■ **EXERCICES À FAIRE**
**A)** Traduisez en anglais cette phrase du texte sur Voltaire et Bailly : « Il ne nous est jamais venu de la Scythie européenne et asiatique que des tigres qui ont mangé nos agneaux. »
**B)** Poursuivez le texte sur Voltaire et Bailly après sa dernière phrase.

■ **TEXTE À ÉTUDIER**

·····

Vous pouviez intituler votre livre Histoire du ciel, à
bien plus juste titre que l’abbé Pluche, qui, à mon avis, n’a fait qu’un
mauvais roman…
Je vois dans votre livre, monsieur, une profonde connaissance de tous les
faits avérés et de tous les faits probables. Lorsque je l’aurai fini, je
n’aurai d’autre empressement que celui de le relire : mes yeux de
quatre-vingt-deux ans me permettront ce plaisir. Je suis déjà
entièrement de votre avis sur ce que vous dites qu’il n’est pas possible
que différents peuples se soient accordés dans les mêmes méthodes, les
mêmes connaissances, les mêmes fables et les mêmes superstitions, si
tout cela n’a pas été puisé chez une nation primitive qui a enseigné et
égaré le reste de la terre. Or il y a longtemps que j’ai regardé
l’ancienne dynastie des brachmanes comme cette nation primitive.
Voltaire en revenait à ses moutons, à sa prédilection pour les
brachmanes, qu’il tenait pour plus d’une raison à opposer à d’autres sages
anciens ; il faisait semblant de croire que c’était là l’idée de Bailly,
laquelle était tout autre en effet, et qui dépossédait les brachmanes
indiens, tout aussi bien que les sages Chinois, de la science primitive
originale, pour en doter un autre peuple plus ancien et sans nom. Bailly
s’en expliqua par lettre auprès de Voltaire, lequel répliqua à
son tour et résista par toutes les raisons que le bon
sens trouve au premier abord, et que le sien rendait si piquantes et si
gaies ; il répugnait à admettre que l’âge d’or des sciences, et de
l’astronomie en particulier, eût été se loger d’emblée en Sibérie :
J’ose toujours, monsieur, vous demander grâce pour les
brachmanes. Ces Gangarides, qui habitaient un si beau climat et à qui la
nature prodiguait tous les biens, devaient, ce me semble, avoir plus de
loisir pour contempler les astres que n’en avaient les Tartares-Kalcas
et les Tartares-Usbecks…
Il ne nous est jamais venu de la Scythie européenne et asiatique que des
tigres qui ont mangé nos agneaux. Quelques-uns de ces tigres, à la
vérité, ont été un peu astronomes quand ils ont été de loisir, après
avoir saccagé tout le nord de l’Inde ; mais est-il à croire que ces
tigres partirent d’abord de leurs tanières avec des quarts de cercle et
des astrolobates ? Rien n’est plus ingénieux et plus vraisemblable,
monsieur, que ce que vous dites des premières observations qui n’ont pu
être faites que dans des pays où le plus long jour est de seize heures
et le plus court de huit ; mais il me semble que les Indiens
septentrionaux, qui demeuraient à Cachemire, vers le trente-sixième
degré, pouvaient bien être à portée de faire cette découverte.

·····

(Données sources)
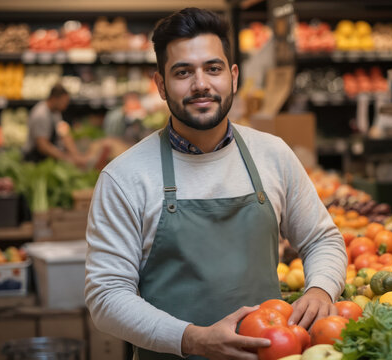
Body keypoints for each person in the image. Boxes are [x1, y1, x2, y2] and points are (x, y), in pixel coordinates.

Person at [85, 8, 347, 360]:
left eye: (213, 68)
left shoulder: (273, 155)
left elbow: (321, 239)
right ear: (161, 84)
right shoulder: (124, 177)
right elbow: (107, 296)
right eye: (183, 72)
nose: (201, 84)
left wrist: (320, 290)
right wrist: (190, 339)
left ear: (233, 76)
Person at [23, 83, 88, 167]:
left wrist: (76, 155)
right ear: (54, 99)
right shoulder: (41, 115)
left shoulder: (55, 112)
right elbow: (43, 146)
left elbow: (63, 133)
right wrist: (65, 158)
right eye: (64, 102)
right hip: (34, 160)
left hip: (47, 159)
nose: (65, 106)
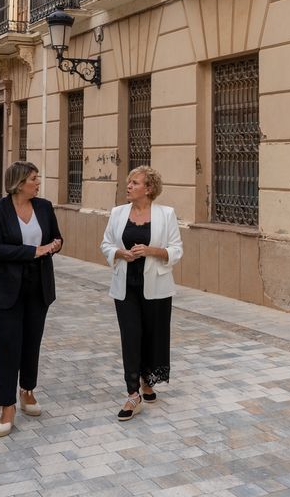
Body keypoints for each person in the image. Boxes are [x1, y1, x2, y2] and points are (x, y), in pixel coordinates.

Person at [0, 161, 63, 437]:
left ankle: (27, 390)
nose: (38, 183)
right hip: (5, 287)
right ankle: (7, 405)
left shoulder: (44, 206)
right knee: (8, 345)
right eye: (33, 178)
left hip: (38, 284)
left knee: (32, 341)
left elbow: (56, 237)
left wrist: (54, 246)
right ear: (18, 183)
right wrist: (34, 251)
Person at [100, 166, 182, 421]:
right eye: (129, 182)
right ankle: (132, 393)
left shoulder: (166, 214)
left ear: (148, 189)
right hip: (125, 287)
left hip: (156, 286)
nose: (129, 186)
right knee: (131, 336)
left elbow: (176, 250)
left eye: (134, 183)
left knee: (153, 335)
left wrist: (152, 251)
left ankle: (148, 380)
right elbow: (106, 244)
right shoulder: (117, 213)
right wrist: (119, 253)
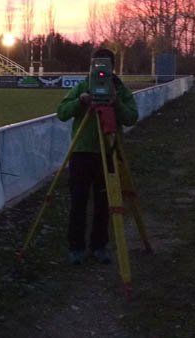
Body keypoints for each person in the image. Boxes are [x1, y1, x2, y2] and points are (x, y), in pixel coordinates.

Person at [56, 48, 138, 265]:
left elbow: (131, 118)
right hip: (82, 153)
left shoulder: (119, 90)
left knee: (105, 203)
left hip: (108, 152)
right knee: (78, 203)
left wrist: (115, 103)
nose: (99, 70)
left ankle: (99, 245)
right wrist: (80, 102)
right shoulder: (83, 87)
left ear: (111, 67)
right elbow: (62, 112)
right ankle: (76, 247)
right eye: (95, 65)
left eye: (103, 65)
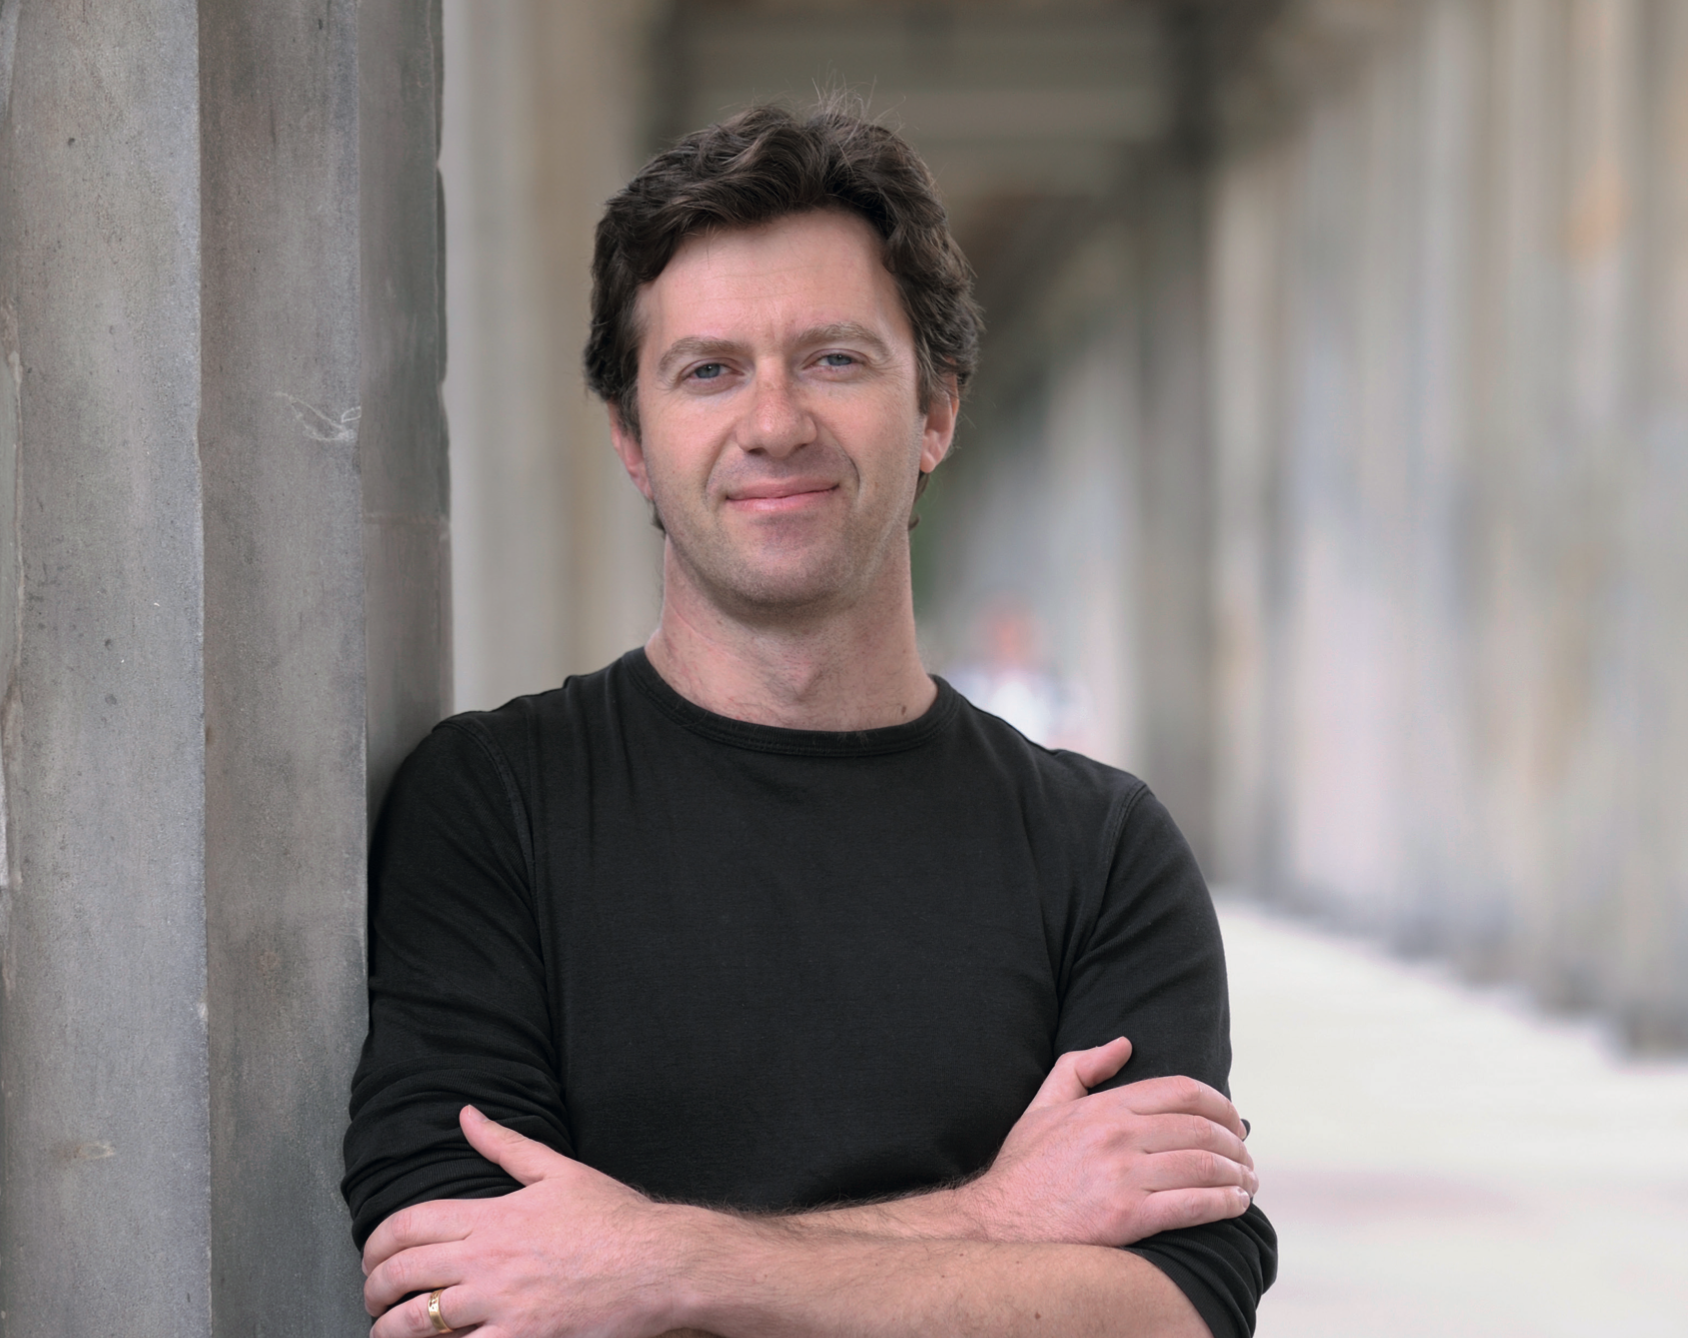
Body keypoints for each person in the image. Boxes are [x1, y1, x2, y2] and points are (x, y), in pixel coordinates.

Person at [342, 100, 1276, 1338]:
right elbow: (451, 1286)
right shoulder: (492, 807)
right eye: (708, 370)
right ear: (631, 440)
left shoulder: (1098, 850)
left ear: (935, 411)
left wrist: (653, 1267)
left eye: (833, 360)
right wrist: (994, 1221)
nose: (774, 423)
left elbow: (1170, 1309)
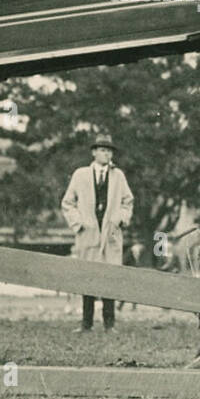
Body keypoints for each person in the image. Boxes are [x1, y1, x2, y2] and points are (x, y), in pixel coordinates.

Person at [60, 133, 134, 331]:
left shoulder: (118, 176)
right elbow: (68, 203)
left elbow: (128, 201)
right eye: (102, 150)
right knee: (88, 277)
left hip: (110, 234)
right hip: (89, 233)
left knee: (108, 278)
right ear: (94, 152)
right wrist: (79, 223)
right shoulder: (80, 174)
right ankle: (86, 324)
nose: (106, 154)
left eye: (109, 150)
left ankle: (109, 324)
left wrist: (120, 218)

·····

■ **CORRIGÉS**
**A)** Nothing has ever come to us from European and Asian Scythia but tigers that ate our lambs.

**B)**
Bailly ne se tint pas pour réfuté ; on avait touché à une idée
qui lui était plus chère qu’une observation astronomique, parce qu’elle
était moins certaine et fille de sa conjecture et de sa fantaisie. Il
adressa donc à Voltaire des Lettres sur l’origine des sciences
et sur celle des peuples de l’Asie ; ce volume, en tête duquel on
lisait les lettres de Voltaire à l’auteur, parut en 1777. N’ayant pas cru
faire assez, Bailly revint encore sur ce sujet dans de nouvelles Lettres sur l’Atlantide de Platon et sur l’ancienne histoire de
l’Asie, qui ne parurent qu’en 1779, après la mort de Voltaire, mais
qui lui étaient également adressées comme s’il était toujours présent.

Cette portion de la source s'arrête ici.